[Saved data entries]
..........

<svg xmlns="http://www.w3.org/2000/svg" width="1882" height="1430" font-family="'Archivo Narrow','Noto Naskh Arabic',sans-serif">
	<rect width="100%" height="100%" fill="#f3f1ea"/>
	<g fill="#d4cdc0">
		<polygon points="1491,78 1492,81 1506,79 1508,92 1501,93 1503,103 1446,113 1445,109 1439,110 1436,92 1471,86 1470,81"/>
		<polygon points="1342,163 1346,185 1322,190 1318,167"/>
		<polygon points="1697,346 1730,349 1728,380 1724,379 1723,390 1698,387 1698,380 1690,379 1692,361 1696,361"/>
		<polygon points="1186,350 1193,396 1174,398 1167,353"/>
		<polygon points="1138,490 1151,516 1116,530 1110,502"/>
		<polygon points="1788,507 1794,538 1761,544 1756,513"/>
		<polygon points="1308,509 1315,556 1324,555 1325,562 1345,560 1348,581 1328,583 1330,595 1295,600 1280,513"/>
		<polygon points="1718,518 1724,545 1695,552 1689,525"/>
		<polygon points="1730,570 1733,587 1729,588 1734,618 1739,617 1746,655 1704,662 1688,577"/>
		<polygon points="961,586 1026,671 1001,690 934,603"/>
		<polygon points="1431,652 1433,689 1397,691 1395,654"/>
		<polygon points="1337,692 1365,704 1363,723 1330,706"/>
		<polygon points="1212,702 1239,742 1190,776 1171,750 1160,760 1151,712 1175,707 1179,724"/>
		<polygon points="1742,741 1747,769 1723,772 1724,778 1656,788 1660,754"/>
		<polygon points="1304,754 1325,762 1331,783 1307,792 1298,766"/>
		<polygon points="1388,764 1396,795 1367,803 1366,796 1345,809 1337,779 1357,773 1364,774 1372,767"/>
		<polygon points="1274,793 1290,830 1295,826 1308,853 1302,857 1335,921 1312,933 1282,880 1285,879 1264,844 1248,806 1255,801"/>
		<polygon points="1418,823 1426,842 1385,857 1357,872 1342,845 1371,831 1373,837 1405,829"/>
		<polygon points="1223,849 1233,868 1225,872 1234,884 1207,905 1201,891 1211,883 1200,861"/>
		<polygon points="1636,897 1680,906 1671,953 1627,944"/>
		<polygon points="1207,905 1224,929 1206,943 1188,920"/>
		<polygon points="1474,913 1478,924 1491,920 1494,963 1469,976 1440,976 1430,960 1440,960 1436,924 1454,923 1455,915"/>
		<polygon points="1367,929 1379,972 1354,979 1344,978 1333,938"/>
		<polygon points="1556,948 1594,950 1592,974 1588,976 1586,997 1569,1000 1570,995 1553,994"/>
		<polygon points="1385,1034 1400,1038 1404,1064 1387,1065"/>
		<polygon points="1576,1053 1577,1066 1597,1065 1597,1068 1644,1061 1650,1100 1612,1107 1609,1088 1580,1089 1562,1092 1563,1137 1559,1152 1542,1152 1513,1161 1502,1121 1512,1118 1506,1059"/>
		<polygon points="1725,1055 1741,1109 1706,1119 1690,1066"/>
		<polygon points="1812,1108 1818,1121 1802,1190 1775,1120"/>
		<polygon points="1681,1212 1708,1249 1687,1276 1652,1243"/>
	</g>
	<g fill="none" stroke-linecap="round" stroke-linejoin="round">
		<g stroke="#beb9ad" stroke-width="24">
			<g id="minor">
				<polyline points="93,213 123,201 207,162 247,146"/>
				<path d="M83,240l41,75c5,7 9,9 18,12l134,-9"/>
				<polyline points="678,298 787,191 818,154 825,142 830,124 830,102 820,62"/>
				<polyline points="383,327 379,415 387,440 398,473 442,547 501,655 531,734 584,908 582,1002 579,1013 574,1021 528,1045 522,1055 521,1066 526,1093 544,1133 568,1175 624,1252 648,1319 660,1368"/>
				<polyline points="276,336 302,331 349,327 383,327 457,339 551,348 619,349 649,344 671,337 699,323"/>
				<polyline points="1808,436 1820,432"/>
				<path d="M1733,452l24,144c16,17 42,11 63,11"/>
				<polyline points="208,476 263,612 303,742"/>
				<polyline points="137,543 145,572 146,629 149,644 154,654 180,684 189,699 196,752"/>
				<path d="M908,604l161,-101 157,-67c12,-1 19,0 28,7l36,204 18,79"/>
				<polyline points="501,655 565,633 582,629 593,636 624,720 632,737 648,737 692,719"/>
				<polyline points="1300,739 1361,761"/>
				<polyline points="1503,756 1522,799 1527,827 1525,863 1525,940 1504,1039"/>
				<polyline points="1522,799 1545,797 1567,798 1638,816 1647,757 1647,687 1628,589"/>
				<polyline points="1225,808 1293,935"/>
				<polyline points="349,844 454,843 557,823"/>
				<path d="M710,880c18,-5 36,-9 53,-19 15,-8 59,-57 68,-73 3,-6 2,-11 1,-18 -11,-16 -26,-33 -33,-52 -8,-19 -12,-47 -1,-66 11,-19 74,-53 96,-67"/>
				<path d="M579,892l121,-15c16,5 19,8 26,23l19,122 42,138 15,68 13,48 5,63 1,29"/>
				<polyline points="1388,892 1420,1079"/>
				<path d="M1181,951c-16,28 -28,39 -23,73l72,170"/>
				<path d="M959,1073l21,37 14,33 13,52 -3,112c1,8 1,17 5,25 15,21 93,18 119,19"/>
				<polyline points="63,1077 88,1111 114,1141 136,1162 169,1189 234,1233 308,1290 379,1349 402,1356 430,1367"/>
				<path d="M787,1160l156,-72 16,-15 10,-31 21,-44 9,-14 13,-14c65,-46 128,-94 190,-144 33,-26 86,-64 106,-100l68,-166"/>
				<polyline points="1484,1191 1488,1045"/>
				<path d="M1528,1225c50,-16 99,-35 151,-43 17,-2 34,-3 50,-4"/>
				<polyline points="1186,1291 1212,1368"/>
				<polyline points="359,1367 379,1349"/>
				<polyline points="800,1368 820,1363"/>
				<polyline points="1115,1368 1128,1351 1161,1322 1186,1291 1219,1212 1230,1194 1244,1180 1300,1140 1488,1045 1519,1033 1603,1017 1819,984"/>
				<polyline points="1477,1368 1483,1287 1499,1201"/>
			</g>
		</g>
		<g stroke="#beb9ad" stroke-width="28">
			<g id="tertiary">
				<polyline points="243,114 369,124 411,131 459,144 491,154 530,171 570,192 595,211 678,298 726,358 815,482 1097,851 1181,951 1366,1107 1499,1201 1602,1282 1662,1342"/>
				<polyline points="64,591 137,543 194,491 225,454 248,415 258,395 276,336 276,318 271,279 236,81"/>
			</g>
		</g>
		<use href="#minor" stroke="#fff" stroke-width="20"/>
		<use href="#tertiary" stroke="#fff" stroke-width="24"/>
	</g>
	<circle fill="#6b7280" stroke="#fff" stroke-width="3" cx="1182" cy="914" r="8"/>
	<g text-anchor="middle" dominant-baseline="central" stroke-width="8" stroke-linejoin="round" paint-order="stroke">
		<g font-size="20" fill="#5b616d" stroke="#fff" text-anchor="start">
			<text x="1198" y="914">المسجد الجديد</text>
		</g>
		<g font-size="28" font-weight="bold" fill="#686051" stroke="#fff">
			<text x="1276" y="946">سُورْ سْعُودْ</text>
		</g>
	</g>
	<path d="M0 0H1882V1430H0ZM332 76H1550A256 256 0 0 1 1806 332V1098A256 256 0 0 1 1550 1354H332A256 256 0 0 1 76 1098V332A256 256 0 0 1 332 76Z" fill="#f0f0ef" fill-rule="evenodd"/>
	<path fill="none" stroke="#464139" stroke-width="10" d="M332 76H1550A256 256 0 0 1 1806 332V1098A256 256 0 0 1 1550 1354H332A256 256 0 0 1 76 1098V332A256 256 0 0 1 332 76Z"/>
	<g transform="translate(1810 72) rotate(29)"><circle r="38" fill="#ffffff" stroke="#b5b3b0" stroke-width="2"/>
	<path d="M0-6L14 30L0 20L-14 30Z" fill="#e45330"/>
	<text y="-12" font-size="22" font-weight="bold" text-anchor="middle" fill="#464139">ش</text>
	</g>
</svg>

..........

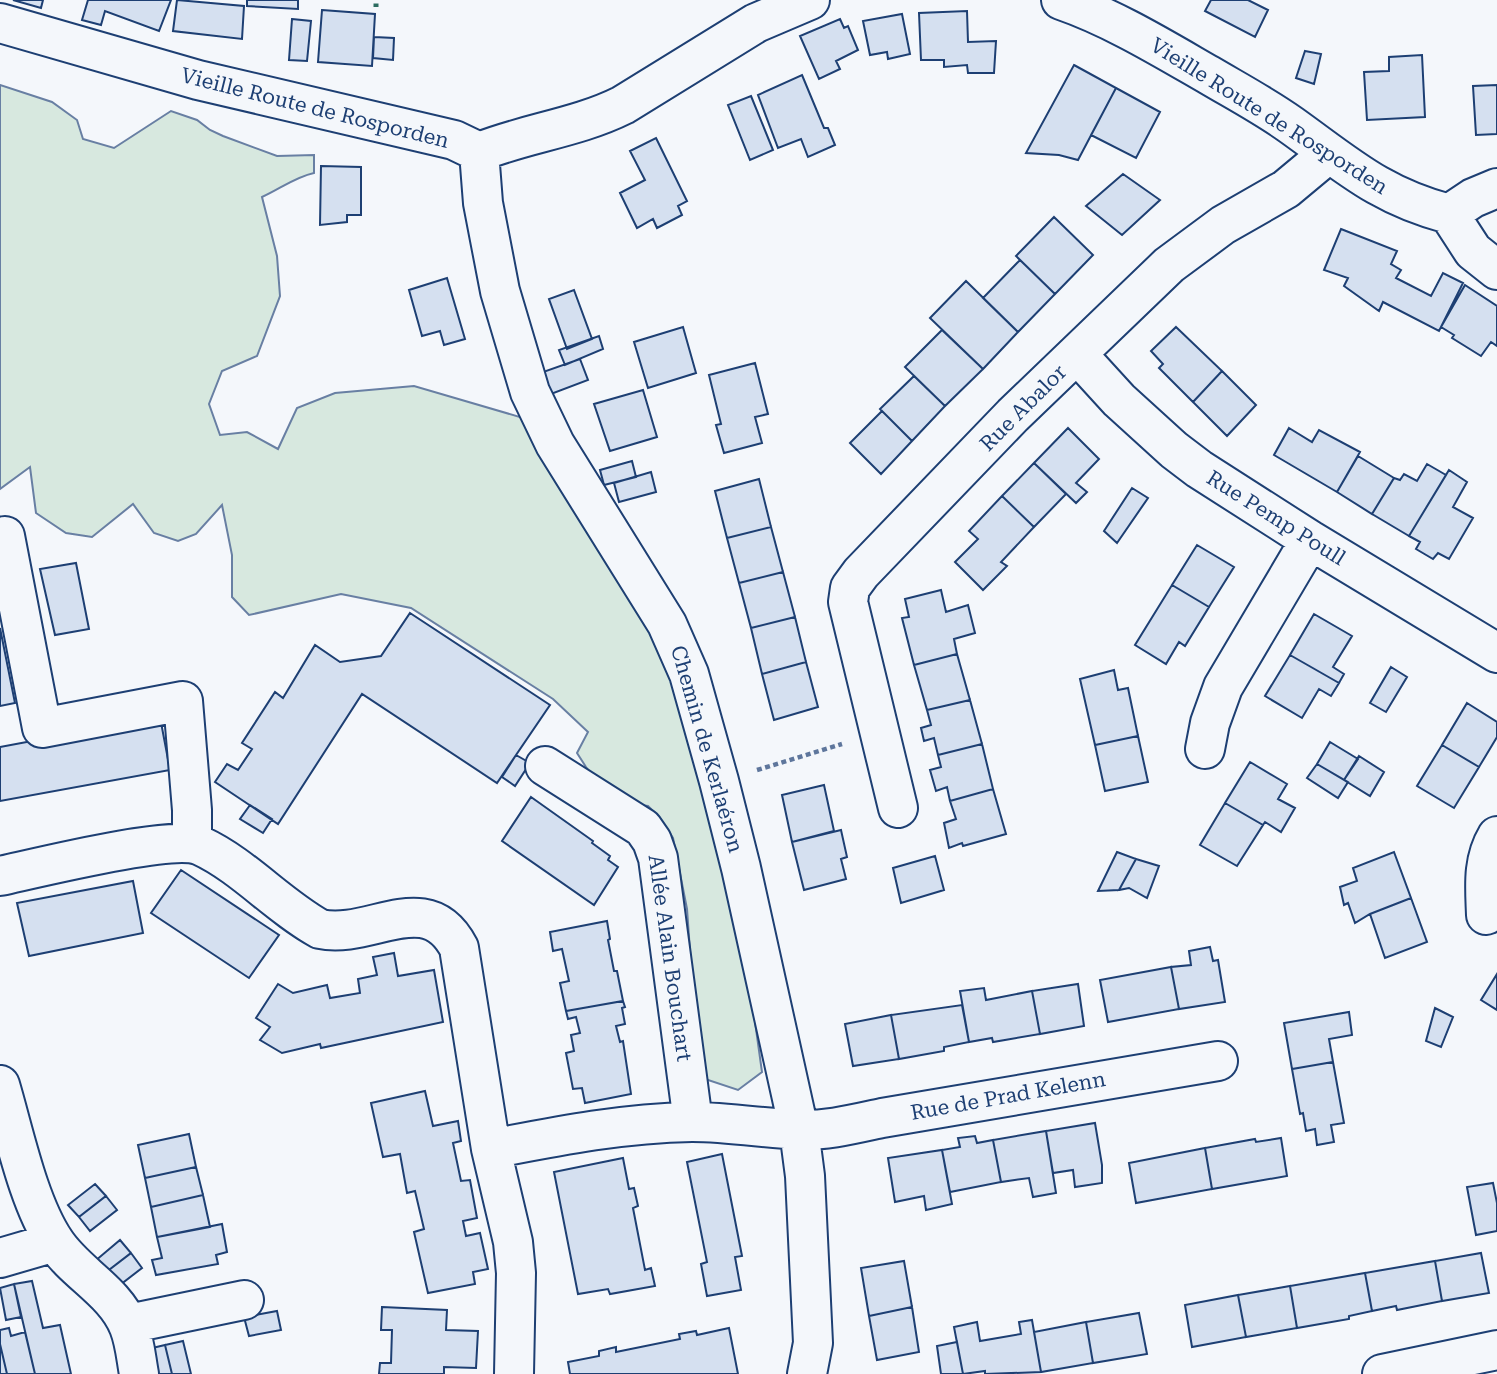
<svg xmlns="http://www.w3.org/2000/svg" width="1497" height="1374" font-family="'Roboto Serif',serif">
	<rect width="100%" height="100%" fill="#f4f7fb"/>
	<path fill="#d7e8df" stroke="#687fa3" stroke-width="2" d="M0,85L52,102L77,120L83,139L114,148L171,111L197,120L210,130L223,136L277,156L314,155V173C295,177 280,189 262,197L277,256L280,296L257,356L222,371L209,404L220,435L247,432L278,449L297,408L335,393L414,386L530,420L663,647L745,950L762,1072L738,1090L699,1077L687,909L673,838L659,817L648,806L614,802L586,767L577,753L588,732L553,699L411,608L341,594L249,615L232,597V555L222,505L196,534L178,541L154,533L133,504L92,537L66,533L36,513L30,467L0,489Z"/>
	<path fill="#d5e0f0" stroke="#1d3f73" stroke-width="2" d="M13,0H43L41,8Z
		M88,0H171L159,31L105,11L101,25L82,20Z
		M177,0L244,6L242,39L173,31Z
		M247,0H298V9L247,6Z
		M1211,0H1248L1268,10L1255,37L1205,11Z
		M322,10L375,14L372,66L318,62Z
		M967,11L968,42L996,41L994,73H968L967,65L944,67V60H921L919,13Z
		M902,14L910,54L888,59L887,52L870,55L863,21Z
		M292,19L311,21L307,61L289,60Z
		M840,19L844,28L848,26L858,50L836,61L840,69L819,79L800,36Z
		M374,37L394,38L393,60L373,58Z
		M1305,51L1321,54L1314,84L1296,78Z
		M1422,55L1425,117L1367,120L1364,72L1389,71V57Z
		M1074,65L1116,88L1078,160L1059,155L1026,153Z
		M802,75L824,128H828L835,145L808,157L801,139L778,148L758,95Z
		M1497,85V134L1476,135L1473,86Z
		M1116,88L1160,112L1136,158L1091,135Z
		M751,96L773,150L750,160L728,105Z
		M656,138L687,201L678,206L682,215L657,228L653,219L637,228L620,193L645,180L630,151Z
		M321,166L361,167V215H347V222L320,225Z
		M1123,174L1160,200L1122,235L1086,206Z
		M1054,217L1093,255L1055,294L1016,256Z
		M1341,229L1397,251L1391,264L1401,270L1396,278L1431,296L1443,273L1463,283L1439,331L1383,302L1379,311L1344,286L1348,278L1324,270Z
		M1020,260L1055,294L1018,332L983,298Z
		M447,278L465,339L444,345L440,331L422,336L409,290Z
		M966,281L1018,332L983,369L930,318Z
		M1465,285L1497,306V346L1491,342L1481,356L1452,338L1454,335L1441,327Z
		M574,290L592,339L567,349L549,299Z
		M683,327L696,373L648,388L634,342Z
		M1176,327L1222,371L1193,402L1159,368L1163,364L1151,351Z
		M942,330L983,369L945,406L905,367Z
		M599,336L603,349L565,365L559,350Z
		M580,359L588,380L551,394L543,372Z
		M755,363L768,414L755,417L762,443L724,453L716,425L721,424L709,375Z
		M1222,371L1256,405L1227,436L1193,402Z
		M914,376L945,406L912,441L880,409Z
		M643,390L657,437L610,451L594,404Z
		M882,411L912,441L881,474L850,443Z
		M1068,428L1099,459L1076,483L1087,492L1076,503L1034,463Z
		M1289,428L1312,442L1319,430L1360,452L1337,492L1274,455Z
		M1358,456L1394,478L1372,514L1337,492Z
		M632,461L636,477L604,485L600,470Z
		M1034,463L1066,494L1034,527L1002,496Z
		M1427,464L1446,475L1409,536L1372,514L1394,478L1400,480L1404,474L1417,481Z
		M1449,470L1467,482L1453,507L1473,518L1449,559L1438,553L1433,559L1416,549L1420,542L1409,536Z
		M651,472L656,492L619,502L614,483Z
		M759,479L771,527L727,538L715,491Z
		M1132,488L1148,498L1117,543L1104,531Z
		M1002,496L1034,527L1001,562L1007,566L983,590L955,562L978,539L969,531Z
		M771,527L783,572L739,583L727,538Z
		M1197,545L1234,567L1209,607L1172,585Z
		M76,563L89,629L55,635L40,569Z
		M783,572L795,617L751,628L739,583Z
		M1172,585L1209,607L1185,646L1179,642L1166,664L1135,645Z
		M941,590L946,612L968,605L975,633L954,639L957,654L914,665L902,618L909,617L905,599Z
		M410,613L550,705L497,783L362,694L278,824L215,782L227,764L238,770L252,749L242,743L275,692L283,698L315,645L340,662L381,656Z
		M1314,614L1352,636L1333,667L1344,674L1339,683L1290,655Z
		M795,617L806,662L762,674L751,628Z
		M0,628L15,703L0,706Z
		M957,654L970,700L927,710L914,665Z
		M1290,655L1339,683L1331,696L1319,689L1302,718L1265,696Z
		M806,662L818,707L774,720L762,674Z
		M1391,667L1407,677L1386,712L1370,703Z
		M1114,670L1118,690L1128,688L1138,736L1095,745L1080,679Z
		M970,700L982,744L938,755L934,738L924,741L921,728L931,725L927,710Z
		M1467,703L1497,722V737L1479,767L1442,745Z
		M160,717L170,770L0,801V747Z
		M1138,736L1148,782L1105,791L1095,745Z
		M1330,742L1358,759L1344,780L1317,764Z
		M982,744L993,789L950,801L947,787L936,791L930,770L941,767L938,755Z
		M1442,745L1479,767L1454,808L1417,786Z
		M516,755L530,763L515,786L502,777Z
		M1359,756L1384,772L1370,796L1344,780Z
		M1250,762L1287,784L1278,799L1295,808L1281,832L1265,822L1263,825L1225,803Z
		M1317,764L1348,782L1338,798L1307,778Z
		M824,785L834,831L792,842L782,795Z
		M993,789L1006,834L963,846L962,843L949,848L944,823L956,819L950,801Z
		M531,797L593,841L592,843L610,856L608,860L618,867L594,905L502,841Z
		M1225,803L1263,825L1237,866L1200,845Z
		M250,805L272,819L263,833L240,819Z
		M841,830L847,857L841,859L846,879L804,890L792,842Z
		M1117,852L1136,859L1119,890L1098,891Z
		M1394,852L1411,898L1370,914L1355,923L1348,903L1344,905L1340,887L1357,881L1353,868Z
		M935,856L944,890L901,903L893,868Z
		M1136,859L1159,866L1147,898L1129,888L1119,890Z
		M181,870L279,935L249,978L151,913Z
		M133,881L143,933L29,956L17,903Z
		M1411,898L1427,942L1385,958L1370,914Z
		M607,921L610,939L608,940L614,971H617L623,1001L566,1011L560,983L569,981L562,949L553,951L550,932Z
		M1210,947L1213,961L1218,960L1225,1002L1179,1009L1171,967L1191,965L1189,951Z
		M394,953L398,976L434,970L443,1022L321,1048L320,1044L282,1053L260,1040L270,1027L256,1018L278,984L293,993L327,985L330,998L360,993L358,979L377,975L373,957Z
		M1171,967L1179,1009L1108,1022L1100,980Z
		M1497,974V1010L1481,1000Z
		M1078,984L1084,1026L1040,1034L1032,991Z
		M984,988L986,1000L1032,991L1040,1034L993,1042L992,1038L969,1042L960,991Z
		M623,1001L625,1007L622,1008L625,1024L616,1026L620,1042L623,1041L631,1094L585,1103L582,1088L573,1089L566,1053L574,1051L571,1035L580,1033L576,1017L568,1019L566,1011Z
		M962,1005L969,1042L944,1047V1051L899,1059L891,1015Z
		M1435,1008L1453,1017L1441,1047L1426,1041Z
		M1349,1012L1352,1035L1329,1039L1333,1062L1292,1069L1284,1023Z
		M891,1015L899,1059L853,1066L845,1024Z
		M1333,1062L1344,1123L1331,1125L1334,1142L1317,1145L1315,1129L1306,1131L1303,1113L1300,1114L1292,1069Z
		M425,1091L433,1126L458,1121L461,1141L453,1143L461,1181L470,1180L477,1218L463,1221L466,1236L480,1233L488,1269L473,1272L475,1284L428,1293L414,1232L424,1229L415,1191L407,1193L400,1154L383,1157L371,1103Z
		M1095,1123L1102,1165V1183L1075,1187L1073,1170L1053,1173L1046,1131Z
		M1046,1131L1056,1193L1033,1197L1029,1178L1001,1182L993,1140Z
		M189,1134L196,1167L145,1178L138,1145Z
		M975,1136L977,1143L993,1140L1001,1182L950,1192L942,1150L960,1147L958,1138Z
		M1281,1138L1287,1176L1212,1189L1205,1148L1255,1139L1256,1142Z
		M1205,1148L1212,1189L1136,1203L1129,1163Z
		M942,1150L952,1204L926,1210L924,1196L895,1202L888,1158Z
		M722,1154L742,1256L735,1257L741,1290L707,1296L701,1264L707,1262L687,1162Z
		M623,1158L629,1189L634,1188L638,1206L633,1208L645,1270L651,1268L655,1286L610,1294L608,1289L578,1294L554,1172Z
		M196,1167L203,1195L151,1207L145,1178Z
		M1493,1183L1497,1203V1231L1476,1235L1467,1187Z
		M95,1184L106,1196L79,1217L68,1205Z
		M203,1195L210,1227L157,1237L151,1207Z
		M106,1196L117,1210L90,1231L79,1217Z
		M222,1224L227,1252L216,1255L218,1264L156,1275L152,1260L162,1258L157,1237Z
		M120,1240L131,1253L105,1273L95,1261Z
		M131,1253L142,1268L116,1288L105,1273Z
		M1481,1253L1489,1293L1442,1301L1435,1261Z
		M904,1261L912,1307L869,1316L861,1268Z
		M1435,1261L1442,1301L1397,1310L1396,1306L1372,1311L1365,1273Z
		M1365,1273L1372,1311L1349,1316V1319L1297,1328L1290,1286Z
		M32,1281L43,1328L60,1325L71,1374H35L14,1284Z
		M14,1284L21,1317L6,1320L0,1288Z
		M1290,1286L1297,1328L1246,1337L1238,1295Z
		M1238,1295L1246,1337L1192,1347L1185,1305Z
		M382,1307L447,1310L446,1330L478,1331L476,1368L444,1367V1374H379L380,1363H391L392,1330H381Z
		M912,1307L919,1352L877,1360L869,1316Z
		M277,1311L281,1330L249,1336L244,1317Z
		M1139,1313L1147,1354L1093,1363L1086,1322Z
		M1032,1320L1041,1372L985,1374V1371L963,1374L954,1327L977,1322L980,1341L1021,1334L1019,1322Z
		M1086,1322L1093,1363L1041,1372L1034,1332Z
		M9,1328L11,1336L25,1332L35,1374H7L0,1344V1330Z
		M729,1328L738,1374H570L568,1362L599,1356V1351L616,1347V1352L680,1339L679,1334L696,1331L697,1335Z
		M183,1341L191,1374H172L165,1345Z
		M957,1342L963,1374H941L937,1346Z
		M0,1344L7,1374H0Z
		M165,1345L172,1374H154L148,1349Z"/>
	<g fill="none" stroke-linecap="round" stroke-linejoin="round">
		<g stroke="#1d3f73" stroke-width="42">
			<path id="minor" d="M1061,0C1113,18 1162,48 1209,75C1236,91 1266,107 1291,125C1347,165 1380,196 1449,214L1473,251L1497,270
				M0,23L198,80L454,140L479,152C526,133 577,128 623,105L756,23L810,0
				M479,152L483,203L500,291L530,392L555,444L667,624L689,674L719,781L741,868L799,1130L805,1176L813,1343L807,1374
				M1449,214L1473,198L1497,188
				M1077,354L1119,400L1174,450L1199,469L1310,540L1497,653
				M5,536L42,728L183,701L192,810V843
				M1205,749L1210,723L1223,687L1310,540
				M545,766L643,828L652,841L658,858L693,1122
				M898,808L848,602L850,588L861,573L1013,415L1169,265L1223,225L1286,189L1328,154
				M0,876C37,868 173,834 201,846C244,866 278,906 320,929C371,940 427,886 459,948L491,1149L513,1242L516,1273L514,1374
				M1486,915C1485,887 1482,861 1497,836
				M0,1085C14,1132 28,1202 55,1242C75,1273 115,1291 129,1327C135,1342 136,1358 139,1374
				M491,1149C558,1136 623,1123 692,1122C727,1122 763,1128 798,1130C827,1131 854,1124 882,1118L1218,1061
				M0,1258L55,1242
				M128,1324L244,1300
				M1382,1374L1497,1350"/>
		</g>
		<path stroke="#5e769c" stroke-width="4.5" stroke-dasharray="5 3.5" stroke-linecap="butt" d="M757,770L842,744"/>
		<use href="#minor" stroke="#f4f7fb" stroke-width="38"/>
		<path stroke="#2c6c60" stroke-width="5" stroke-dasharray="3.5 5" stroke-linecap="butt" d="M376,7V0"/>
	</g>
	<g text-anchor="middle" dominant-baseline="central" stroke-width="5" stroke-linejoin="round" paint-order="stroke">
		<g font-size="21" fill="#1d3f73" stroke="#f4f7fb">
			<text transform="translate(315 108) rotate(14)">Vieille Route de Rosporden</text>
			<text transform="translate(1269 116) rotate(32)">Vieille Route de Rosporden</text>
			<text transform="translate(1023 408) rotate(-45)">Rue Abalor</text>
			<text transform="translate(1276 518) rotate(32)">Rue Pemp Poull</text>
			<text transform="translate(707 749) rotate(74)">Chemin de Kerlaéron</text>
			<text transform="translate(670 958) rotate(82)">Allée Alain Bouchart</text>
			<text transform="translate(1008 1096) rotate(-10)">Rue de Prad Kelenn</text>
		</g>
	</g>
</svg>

..........

The answer is the lines above between the line holding "M1290,1286L1297,1328L1246,1337L1238,1295Z" and the line holding "M491,1149C558,1136 623,1123 692,1122C727,1122", inclusive, each written out exactly, and no others.

> Result for this exercise
		M1290,1286L1297,1328L1246,1337L1238,1295Z
		M1238,1295L1246,1337L1192,1347L1185,1305Z
		M382,1307L447,1310L446,1330L478,1331L476,1368L444,1367V1374H379L380,1363H391L392,1330H381Z
		M912,1307L919,1352L877,1360L869,1316Z
		M277,1311L281,1330L249,1336L244,1317Z
		M1139,1313L1147,1354L1093,1363L1086,1322Z
		M1032,1320L1041,1372L985,1374V1371L963,1374L954,1327L977,1322L980,1341L1021,1334L1019,1322Z
		M1086,1322L1093,1363L1041,1372L1034,1332Z
		M9,1328L11,1336L25,1332L35,1374H7L0,1344V1330Z
		M729,1328L738,1374H570L568,1362L599,1356V1351L616,1347V1352L680,1339L679,1334L696,1331L697,1335Z
		M183,1341L191,1374H172L165,1345Z
		M957,1342L963,1374H941L937,1346Z
		M0,1344L7,1374H0Z
		M165,1345L172,1374H154L148,1349Z"/>
	<g fill="none" stroke-linecap="round" stroke-linejoin="round">
		<g stroke="#1d3f73" stroke-width="42">
			<path id="minor" d="M1061,0C1113,18 1162,48 1209,75C1236,91 1266,107 1291,125C1347,165 1380,196 1449,214L1473,251L1497,270
				M0,23L198,80L454,140L479,152C526,133 577,128 623,105L756,23L810,0
				M479,152L483,203L500,291L530,392L555,444L667,624L689,674L719,781L741,868L799,1130L805,1176L813,1343L807,1374
				M1449,214L1473,198L1497,188
				M1077,354L1119,400L1174,450L1199,469L1310,540L1497,653
				M5,536L42,728L183,701L192,810V843
				M1205,749L1210,723L1223,687L1310,540
				M545,766L643,828L652,841L658,858L693,1122
				M898,808L848,602L850,588L861,573L1013,415L1169,265L1223,225L1286,189L1328,154
				M0,876C37,868 173,834 201,846C244,866 278,906 320,929C371,940 427,886 459,948L491,1149L513,1242L516,1273L514,1374
				M1486,915C1485,887 1482,861 1497,836
				M0,1085C14,1132 28,1202 55,1242C75,1273 115,1291 129,1327C135,1342 136,1358 139,1374
				M491,1149C558,1136 623,1123 692,1122C727,1122 763,1128 798,1130C827,1131 854,1124 882,1118L1218,1061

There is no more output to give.